Imagine that your entire family was lined up, naked, on a stage. Any truely
objective observer would undoubtedly conclude that you more closely resemble
your father in most physical characteristics. Your sister presumably looks
more like your mother since they both have two X chromosomes. If you
concentrate on those physical characteristics that are not sex-linked it is
very likely that neither you nor your sister will show a marked preference
for either parent provide that all phenotypes are given equal weight.

     Now, why is it that you think that you have inherited more traits from
your mother than from your father? The answer is that we tend to rely on a 
small number of visible facial clues to distinguish individuals. For
Caucasians the most important are skin color, eye color, hair color, and the
overall shape of the face. Other ethnic groups rely on different criteria to 
recognize individuals. 
 
     Thus, you still claim that you look more like your mother, in spite of
the fact that your physique is probably more like your father's, and your
voice is unlike your mother's, and you have hair on your face! 

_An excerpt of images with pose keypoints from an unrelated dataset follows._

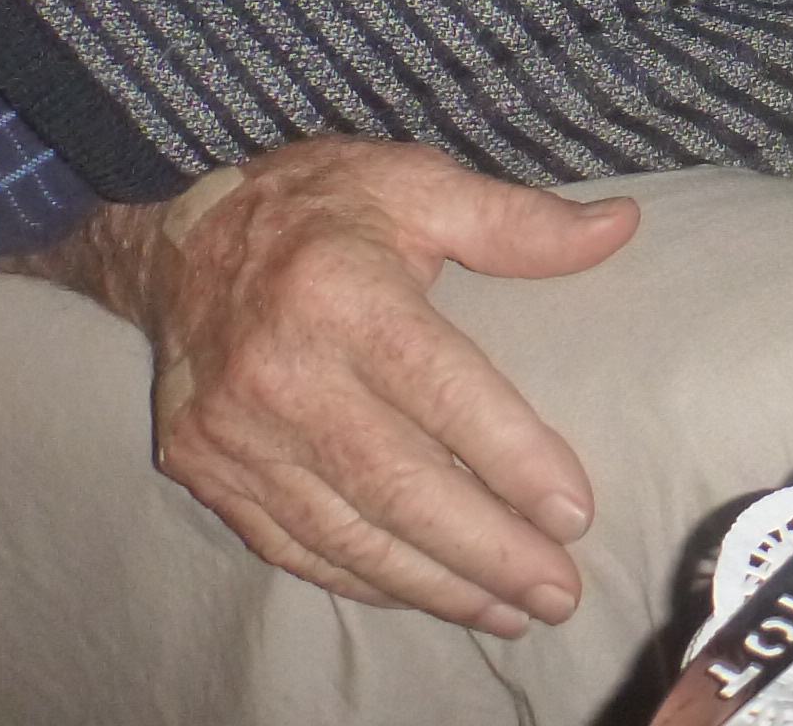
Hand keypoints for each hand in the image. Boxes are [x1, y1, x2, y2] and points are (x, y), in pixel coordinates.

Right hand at [42, 138, 641, 631]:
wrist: (174, 235)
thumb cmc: (315, 205)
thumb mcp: (416, 182)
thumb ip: (516, 220)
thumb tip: (618, 227)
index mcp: (339, 293)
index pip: (442, 392)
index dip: (512, 458)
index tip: (575, 513)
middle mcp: (280, 372)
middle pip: (398, 484)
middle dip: (488, 550)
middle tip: (561, 592)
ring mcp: (234, 431)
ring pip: (347, 532)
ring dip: (436, 583)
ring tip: (512, 610)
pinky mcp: (205, 468)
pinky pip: (294, 544)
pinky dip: (364, 578)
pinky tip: (424, 592)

     Consider eye color among European Caucasians as an example. If one 
parent has blue eyes and the other parent has brown eyes (but is 
heterozygous), then half of their children will have blue eyes and half will
have brown eyes. We are inclined to pretend that the blue-eyed child looks
much more like the blue-eyed parent in spite of the fact that they may not
resemble each other in any other physical characteristics. In this case all
of the children will "seem" to resemble one of the parents and not the other.
The same bias holds for other prominent facial characteristics.

     When you claim that you "look more like your mother" you are probably
focusing on only a few features of your anatomy and ignoring many that seem
less important or are normally hidden by clothes. (By the way, do you know
your blood type and that of your parents?) You correctly suggested this
possibility when you wrote:

          "Here are a few possible ideas..
           (3) The number of potentially observable traits is
               actually fairly small. Or more precisely, the 
               number of such traits that people notice when
               comparing people is fairly small."

     For the record, human genetics is no different than the genetics of
plants, fruit flies and nematodes. You really are a combination of the
genes of both your parents and this can be proven easily in the laboratory.
If there was an anomaly of the sort you suggest (ie. are 70% mother!) then
it would have been noticed long ago.